TASK DIRECTIONS: Reproduce the following records verbatim, starting with the line that contains "Zum Hauptinhalt springen" and ending with the line that contains "Александрович называет", both lines included, and give nothing beyond that stretch.

GIVEN RECORDS:
_ _ _ _ _
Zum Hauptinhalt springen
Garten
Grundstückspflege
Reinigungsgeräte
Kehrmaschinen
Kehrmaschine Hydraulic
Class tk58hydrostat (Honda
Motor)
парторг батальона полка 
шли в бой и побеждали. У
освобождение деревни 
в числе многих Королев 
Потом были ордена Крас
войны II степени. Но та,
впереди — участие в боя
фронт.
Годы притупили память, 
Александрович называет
_ _ _ _ _
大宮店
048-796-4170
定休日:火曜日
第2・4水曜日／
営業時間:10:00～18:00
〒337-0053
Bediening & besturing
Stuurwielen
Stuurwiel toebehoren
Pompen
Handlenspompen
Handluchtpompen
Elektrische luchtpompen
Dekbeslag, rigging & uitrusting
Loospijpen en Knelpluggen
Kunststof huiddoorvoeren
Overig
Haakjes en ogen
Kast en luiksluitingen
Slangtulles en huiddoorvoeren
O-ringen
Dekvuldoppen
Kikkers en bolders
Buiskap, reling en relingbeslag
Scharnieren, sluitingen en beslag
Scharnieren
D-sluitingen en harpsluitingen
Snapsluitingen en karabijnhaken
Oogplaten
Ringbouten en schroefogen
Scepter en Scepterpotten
_ _ _ _ _
TASK OUTPUT:
Zum Hauptinhalt springen
Garten
Grundstückspflege
Reinigungsgeräte
Kehrmaschinen
Kehrmaschine Hydraulic
Class tk58hydrostat (Honda
Motor)
парторг батальона полка 
шли в бой и побеждали. У
освобождение деревни 
в числе многих Королев 
Потом были ордена Крас
войны II степени. Но та,
впереди — участие в боя
фронт.
Годы притупили память, 
Александрович называет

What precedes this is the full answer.